◆ **Data**

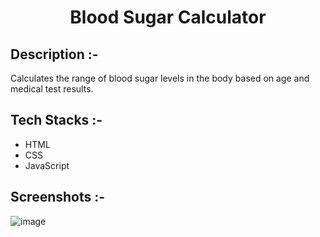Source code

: # <p align="center">Blood Sugar Calculator</p>

## Description :-

Calculates the range of blood sugar levels in the body based on age and medical test results.

## Tech Stacks :-

- HTML
- CSS
- JavaScript

## Screenshots :-

![image](https://github.com/user-attachments/assets/795b1a22-00b4-4b3f-943e-bbe1d7ca824f)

◆ **Your assignment**
Quote the entry above word for word and line for line, leaving out the picture.

◆ **Solution to this task**
Source code

: # <p align="center">Blood Sugar Calculator</p>

## Description :-

Calculates the range of blood sugar levels in the body based on age and medical test results.

## Tech Stacks :-

- HTML
- CSS
- JavaScript

## Screenshots :-

![image](https://github.com/user-attachments/assets/795b1a22-00b4-4b3f-943e-bbe1d7ca824f)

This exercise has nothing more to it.